Por: Columnista invitado
Mudanzas

Romperse

Por: Juliana Londoño

Matar el miedo a quebrarme, a romperme, a despedazarme. Y, en efecto, desgarrarme por dentro, como si no existiera otra manera para sobrevivir y revivir, como si se tratara de un único camino y un único destino. Sentir que los días pesan, que el dolor es permitido, que mis lágrimas contienen la sal de todos los mares, que mis ojos no se cierran únicamente en las noches y que mi habitación ya no es aquel refugio en el que me sé tranquila.

Sentirlo todo como una ráfaga que llega sin preguntar y, después, sentir que no siento nada en absoluto. Verme en el espejo las cicatrices que dejaron aquellos amores, acariciarlas, notar que no duelen, pero por momentos hastían. Querer arrancarlas, vestir una nueva piel y al mismo tiempo atreverme a apreciar la belleza que irradian. Subirle el volumen a Rasguña las piedras de Sui Generis para que la nostalgia sea protagonista, y luego escuchar alguna canción de esas que suelen recordar que la melancolía carga implícita un matiz alegre.

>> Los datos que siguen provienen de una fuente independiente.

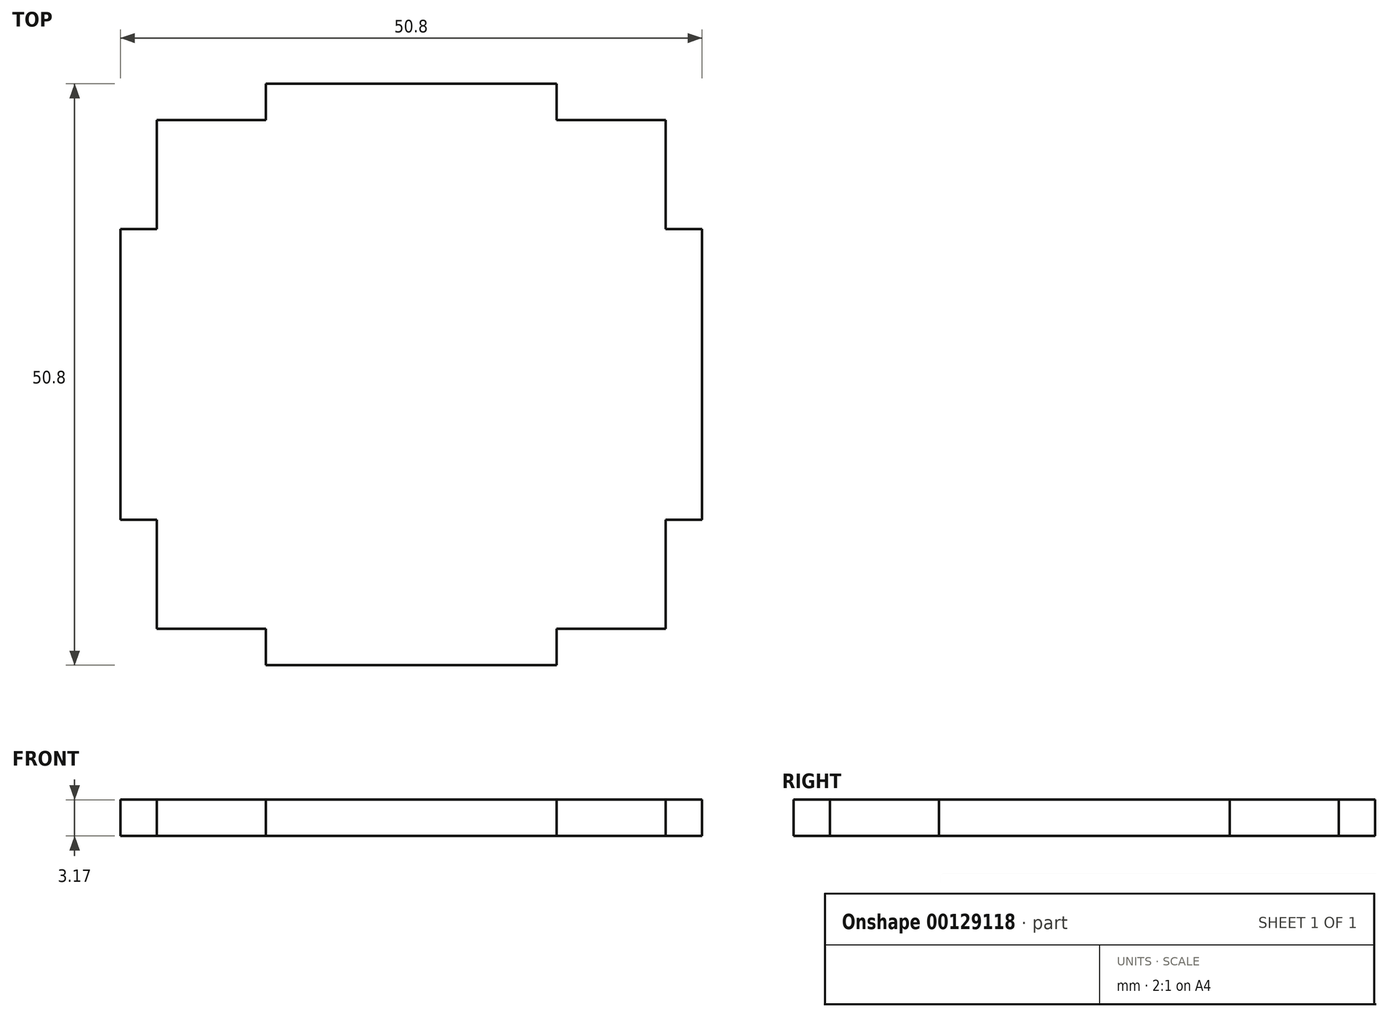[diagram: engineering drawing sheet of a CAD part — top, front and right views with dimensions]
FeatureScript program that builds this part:
annotation { "Feature Type Name" : "Feature", "Feature Type Description" : "" }
export const myFeature = defineFeature(function(context is Context, id is Id, definition is map)
    precondition{}
    {
        {
            var Q0;
            Q0=qCreatedBy(makeId("Top.planeOp"),FACE);
            var sketch = newSketch(context, id + "F0", { "sketchPlane" : qUnion([Q0])});
            skLineSegment(sketch, "E0.bottom", {"start": v(-25.4, 25.4) * mm, "end": v(25.4, 25.4) * mm});
            skLineSegment(sketch, "E0.top", {"start": v(-25.4, -25.4) * mm, "end": v(25.4, -25.4) * mm});
            skLineSegment(sketch, "E0.left", {"start": v(-25.4, 25.4) * mm, "end": v(-25.4, -25.4) * mm});
            skLineSegment(sketch, "E0.right", {"start": v(25.4, 25.4) * mm, "end": v(25.4, -25.4) * mm});
            skPoint(sketch, "E0.middle", {"position": v(0, 0) * mm});
            skLineSegment(sketch, "E1", {"start": v(-25.4, 25.4) * mm, "end": v(-22.23, 25.4) * mm});
            skLineSegment(sketch, "E2.0.1.0", {"start": v(-25.4, 12.7) * mm, "end": v(-22.23, 12.7) * mm});
            skLineSegment(sketch, "E2.0.2.0", {"start": v(-25.4, 0) * mm, "end": v(-22.23, 0) * mm});
            skLineSegment(sketch, "E2.0.3.0", {"start": v(-25.4, -12.7) * mm, "end": v(-22.23, -12.7) * mm});
            skLineSegment(sketch, "E2.0.4.0", {"start": v(-25.4, -25.4) * mm, "end": v(-22.23, -25.4) * mm});
            skLineSegment(sketch, "E2.direction1", {"start": v(-25.4, 25.4) * mm, "end": v(0, 25.4) * mm, "construction": true});
            skLineSegment(sketch, "E2.direction2", {"start": v(-25.4, 25.4) * mm, "end": v(-25.4, 12.7) * mm, "construction": true});
            skLineSegment(sketch, "E3", {"start": v(-22.23, 25.4) * mm, "end": v(-22.23, -25.4) * mm});
            skLineSegment(sketch, "E4.MirrorCS", {"start": v(25.4, 25.4) * mm, "end": v(22.23, 25.4) * mm});
            skLineSegment(sketch, "E5.MirrorCS", {"start": v(25.4, -25.4) * mm, "end": v(22.23, -25.4) * mm});
            skLineSegment(sketch, "E6.MirrorCS", {"start": v(25.4, 12.7) * mm, "end": v(22.23, 12.7) * mm});
            skLineSegment(sketch, "E7.MirrorCS", {"start": v(25.4, 0) * mm, "end": v(22.23, 0) * mm});
            skLineSegment(sketch, "E8.MirrorCS", {"start": v(25.4, -12.7) * mm, "end": v(22.23, -12.7) * mm});
            skLineSegment(sketch, "E9.MirrorCS", {"start": v(22.23, 25.4) * mm, "end": v(22.23, -25.4) * mm});
            skLineSegment(sketch, "E10.MirrorCS", {"start": v(25.4, 25.4) * mm, "end": v(25.4, 12.7) * mm, "construction": true});
            skLineSegment(sketch, "E11", {"start": v(-25.4, 25.4) * mm, "end": v(-25.4, 22.23) * mm});
            skLineSegment(sketch, "E12.1.0.0", {"start": v(-12.7, 25.4) * mm, "end": v(-12.7, 22.23) * mm});
            skLineSegment(sketch, "E12.2.0.0", {"start": v(0, 25.4) * mm, "end": v(0, 22.23) * mm});
            skLineSegment(sketch, "E12.3.0.0", {"start": v(12.7, 25.4) * mm, "end": v(12.7, 22.23) * mm});
            skLineSegment(sketch, "E12.4.0.0", {"start": v(25.4, 25.4) * mm, "end": v(25.4, 22.23) * mm});
            skLineSegment(sketch, "E12.direction1", {"start": v(-25.4, 22.23) * mm, "end": v(-12.7, 22.23) * mm, "construction": true});
            skLineSegment(sketch, "E13", {"start": v(-25.4, 22.23) * mm, "end": v(25.4, 22.23) * mm});
            skLineSegment(sketch, "E14.MirrorCS", {"start": v(-25.4, -25.4) * mm, "end": v(-25.4, -22.23) * mm});
            skLineSegment(sketch, "E15.MirrorCS", {"start": v(25.4, -25.4) * mm, "end": v(25.4, -22.23) * mm});
            skLineSegment(sketch, "E16.MirrorCS", {"start": v(-12.7, -25.4) * mm, "end": v(-12.7, -22.23) * mm});
            skLineSegment(sketch, "E17.MirrorCS", {"start": v(12.7, -25.4) * mm, "end": v(12.7, -22.23) * mm});
            skLineSegment(sketch, "E18.MirrorCS", {"start": v(0, -25.4) * mm, "end": v(0, -22.23) * mm});
            skLineSegment(sketch, "E19.MirrorCS", {"start": v(-25.4, -22.23) * mm, "end": v(25.4, -22.23) * mm});
            skLineSegment(sketch, "E20.MirrorCS", {"start": v(-25.4, -25.4) * mm, "end": v(0, -25.4) * mm, "construction": true});
            skLineSegment(sketch, "E21.MirrorCS", {"start": v(-25.4, -22.23) * mm, "end": v(-12.7, -22.23) * mm, "construction": true});
            skSolve(sketch);
        }
        {
            var Q0;
            {var subQ7=sQuery(id+"F0.wireOp",EDGE,"E3");var subQ11=makeQuery(id+"F0.imprint","INTERSECT",VERTEX,{"derivedFrom":[sQuery(id+"F0.wireOp",EDGE,"E2.0.1.0"),subQ7]});Q0=makeQuery(id+"F0.imprint","IMPRINT",FACE,{"disambiguationData":[TD([[makeQuery(id+"F0.imprint","IMPRINT",EDGE,{"disambiguationData":[TD([[subQ11,1.0]])],"derivedFrom":subQ7}),1.0]])]});}
            var Q1;
            {var subQ0=sQuery(id+"F0.wireOp",EDGE,"E12.1.0.0");Q1=makeQuery(id+"F0.imprint","IMPRINT",FACE,{"disambiguationData":[TD([[makeQuery(id+"F0.imprint","IMPRINT",EDGE,{"derivedFrom":subQ0}),1.0]])]});}
            var Q2;
            {var subQ0=sQuery(id+"F0.wireOp",EDGE,"E12.2.0.0");Q2=makeQuery(id+"F0.imprint","IMPRINT",FACE,{"disambiguationData":[TD([[makeQuery(id+"F0.imprint","IMPRINT",EDGE,{"derivedFrom":subQ0}),1.0]])]});}
            var Q3;
            {var subQ0=sQuery(id+"F0.wireOp",EDGE,"E6.MirrorCS");Q3=makeQuery(id+"F0.imprint","IMPRINT",FACE,{"disambiguationData":[TD([[makeQuery(id+"F0.imprint","IMPRINT",EDGE,{"derivedFrom":subQ0}),1.0]])]});}
            var Q4;
            {var subQ0=sQuery(id+"F0.wireOp",EDGE,"E7.MirrorCS");Q4=makeQuery(id+"F0.imprint","IMPRINT",FACE,{"disambiguationData":[TD([[makeQuery(id+"F0.imprint","IMPRINT",EDGE,{"derivedFrom":subQ0}),1.0]])]});}
            var Q5;
            {var subQ0=sQuery(id+"F0.wireOp",EDGE,"E17.MirrorCS");Q5=makeQuery(id+"F0.imprint","IMPRINT",FACE,{"disambiguationData":[TD([[makeQuery(id+"F0.imprint","IMPRINT",EDGE,{"derivedFrom":subQ0}),1.0]])]});}
            var Q6;
            {var subQ0=sQuery(id+"F0.wireOp",EDGE,"E16.MirrorCS");Q6=makeQuery(id+"F0.imprint","IMPRINT",FACE,{"disambiguationData":[TD([[makeQuery(id+"F0.imprint","IMPRINT",EDGE,{"derivedFrom":subQ0}),-1.0]])]});}
            var Q7;
            {var subQ0=sQuery(id+"F0.wireOp",EDGE,"E2.0.2.0");Q7=makeQuery(id+"F0.imprint","IMPRINT",FACE,{"disambiguationData":[TD([[makeQuery(id+"F0.imprint","IMPRINT",EDGE,{"derivedFrom":subQ0}),-1.0]])]});}
            var Q8;
            {var subQ0=sQuery(id+"F0.wireOp",EDGE,"E2.0.1.0");Q8=makeQuery(id+"F0.imprint","IMPRINT",FACE,{"disambiguationData":[TD([[makeQuery(id+"F0.imprint","IMPRINT",EDGE,{"derivedFrom":subQ0}),-1.0]])]});}
            extrude(context, id + "F1", {"entities" : qUnion([Q0, Q1, Q2, Q3, Q4, Q5, Q6, Q7, Q8]), "depth" : 3.17 * mm});
        }
    });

Llorar, porque no tiene que haber una razón para hacerlo. Porque tampoco hay que sonreír todo el tiempo. Porque hace mucho que las lágrimas no salen y está prohibido olvidar llorar. Hacerlo por todas las veces que me obligué a no hacerlo. Descargar todo ese dolor reprimido y soltarlo como agua suave, para que se deslice sin que nadie lo detenga. Secarme las lágrimas fuertemente, con una servilleta áspera, que me ruborice la piel. Mirarme en el reflejo de la ventana, preguntarme por qué estoy llorando y no tener una respuesta. Ni una sola. Comenzarme a sonreír, tímidamente, y poco a poco soltar carcajadas.

Tirarme a la cama, boca arriba, con los ojos abiertos, escuchar como telón de fondo el ruido incesante de varias sirenas. Pensar que no sé reconocer entre la de una ambulancia y la de policía y pensar, aún sin saber la procedencia del sonido, cuál es menos angustiante. Pensar que estoy perdiendo el tiempo, que pensar tantas banalidades es perjudicial para el éxito y una hora después seguir en la misma posición, tanto de cuerpo como de mente. Pensar que hay tiempo para todo, que el sentimiento de culpa sólo pertenece a los asesinos, que está bien estar así, perdiendo el tiempo, coleccionando pensamientos inútiles.

Amanecer en la misma posición. Notar que me quedé dormida, que no gasté el tiempo sino que lo perdí. Pararme como un resorte, hacer una lista de “cosas-importantes-para cambiar-el-rumbo-de-mi-vida”, envidiar a aquellos que están donde yo quisiera estar e intentar —casi de manera inmediata— eliminar ese sentimiento —malo, muy malo—, porque eso es lo que me han dicho desde pequeña. Y resulta que todo eso que es bueno sentir porque se debe sentir, porque hay que sentir, lo he sentido. Pero también, todo eso que es malo sentir porque no se debe sentir, lo siento. Porque resulta sencillo, humano demasiado humano, ser una suma de contradicciones.